Wednesday, September 24, 2008

Lets Be Honest

I am not what you might consider to be a person who is well read, infact the bulk of my reading has been done at the breakfast table advocating for the rights of the Trix rabbit to be given an equal oppurtunity at rotting his big bunny teeth on those sugar filled balls we all know as Trix. Helen Hunt Jackson's story Ramona is sort of a reprieve from my normal reading material. The story is told in three part perspective as grandmother, daughter, and grand-daughter recall the same series of events and the reader experiences the total story from each narrators perspective. The story line is well written and the book was a very enjoyable read. The language is light and fun.

Sunday, September 14, 2008

To abstract or not to abstract that is the question

During the last class while conducting the exercise on abstracts, I think I may have come face to face with myself and realized that I am a pervert. The stimulus word was control and I immediately thought of a teacher in a tight tweed skirt weilding a yard stick like a lightsaber and huffing while peeping over a low-budget pair of fogged-up perscription glasses. (really do teachers really huff anymore) The next image was even scarier as the tweed skirt morphed into leather undergarments and the yard stick transformed into a leather whip and the educational rants became"you've been a naughty boy." I know this is scary stuff, hell I was the one living this nightmare. The next image that my mind decided to conjure up was the annoying ring of an alarm clock with the numbers in a blaring red neon light flashing off and on like christmas lights with a broken bulb. The other images are too gross and I really dont want to offend anyones sensibilities. I guess the moral of the story is control comes in a lot of different forms, and it is when we connect our emotional being with our visual cortex the end result can be a little shocking. Here is my attempt at poetry. Remember I am an artist and I am sensitive about my work.

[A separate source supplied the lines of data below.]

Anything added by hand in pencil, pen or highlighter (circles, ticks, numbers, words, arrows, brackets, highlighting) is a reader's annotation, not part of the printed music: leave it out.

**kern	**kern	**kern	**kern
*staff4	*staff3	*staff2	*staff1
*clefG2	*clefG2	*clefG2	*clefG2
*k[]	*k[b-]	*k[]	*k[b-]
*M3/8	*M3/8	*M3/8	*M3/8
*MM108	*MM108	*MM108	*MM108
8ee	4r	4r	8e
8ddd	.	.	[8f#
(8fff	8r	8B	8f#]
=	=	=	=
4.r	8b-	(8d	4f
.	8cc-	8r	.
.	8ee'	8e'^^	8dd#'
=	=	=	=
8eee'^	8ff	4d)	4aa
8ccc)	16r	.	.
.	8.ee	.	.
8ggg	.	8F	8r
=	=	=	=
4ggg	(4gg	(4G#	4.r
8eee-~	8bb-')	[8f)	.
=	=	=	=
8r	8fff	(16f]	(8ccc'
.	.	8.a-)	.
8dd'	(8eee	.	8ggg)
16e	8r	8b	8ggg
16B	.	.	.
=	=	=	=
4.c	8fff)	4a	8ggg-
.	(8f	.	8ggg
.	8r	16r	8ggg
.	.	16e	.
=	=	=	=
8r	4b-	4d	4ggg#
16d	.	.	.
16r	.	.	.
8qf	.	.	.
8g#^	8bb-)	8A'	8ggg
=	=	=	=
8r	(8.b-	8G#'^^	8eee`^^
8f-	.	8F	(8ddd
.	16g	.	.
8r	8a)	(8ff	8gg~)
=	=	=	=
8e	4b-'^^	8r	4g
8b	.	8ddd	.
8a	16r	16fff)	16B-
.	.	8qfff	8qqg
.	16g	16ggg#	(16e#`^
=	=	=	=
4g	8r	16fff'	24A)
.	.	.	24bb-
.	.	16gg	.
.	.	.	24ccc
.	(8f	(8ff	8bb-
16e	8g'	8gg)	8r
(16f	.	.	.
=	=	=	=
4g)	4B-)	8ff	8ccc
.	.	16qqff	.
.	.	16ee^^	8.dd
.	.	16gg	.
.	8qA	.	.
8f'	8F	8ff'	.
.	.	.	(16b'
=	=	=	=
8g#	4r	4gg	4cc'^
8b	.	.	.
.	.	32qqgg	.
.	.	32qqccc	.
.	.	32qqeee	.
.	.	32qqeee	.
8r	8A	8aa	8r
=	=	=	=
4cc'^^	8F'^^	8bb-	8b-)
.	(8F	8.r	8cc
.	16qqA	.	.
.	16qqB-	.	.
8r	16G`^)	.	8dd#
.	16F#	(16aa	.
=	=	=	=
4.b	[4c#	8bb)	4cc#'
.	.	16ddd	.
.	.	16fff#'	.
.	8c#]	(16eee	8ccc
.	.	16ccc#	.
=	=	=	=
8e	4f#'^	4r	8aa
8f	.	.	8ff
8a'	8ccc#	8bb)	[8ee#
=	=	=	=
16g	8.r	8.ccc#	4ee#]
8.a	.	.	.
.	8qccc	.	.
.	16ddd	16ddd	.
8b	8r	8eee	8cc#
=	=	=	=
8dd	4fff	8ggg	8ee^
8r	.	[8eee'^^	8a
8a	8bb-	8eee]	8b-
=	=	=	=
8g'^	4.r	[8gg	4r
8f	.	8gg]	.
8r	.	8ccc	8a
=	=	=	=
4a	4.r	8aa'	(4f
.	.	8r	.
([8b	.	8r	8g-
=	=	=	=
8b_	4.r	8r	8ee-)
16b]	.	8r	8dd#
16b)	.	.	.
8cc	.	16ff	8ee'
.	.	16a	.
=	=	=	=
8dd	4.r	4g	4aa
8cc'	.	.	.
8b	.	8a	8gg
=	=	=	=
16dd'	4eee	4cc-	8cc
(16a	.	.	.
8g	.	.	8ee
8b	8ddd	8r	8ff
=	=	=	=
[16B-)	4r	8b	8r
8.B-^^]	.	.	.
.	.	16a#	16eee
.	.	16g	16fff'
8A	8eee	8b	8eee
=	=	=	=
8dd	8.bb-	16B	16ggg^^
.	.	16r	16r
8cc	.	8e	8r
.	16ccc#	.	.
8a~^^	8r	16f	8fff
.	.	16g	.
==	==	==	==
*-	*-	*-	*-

It was only a kiss, our last kiss I never even payed attention
I never looked into her face to explore her feelings
I never noticed how her green eyes shifted color in the moonlight
or how they reminded me of dew drops on summer grass when she got emotional
It never crossed my mind to move that strand of hair from her lips
or caress her soaked cheek with my sweaty palms
I didn't notice the slump in her walk or the gentle crackle in her voice
I couldn't remember apples
She always smelled like county fair candy apples
I didn't want to touch her
I watched her lips. I know she said something important
But I lost my focus Icouldn't hear her
I should have loved her
But I didn't I just didn't

Tuesday, September 9, 2008

Selfish or Human?

I am almost positive that there will be opposition to my position, yet I feel compelled to speak on the metamorphic change that takes place in a marriage once a wife is blessed with a bundle of joy, who she in turn exassperates all of her love upon until complete and total depletion, transforming the husband from love slave to love sick. When a child changes the dynamics of a couples relationship, is it wrong for the husband to feel jealous of the child? Is it so out of the ordinary for a man to experience nostalgia and yearn for the simplicity of husband and wife, instead of the inclusion of a being that is leeching the love that was once his? I dont think so, but perhaps like all men (according to most women) I could be wrong.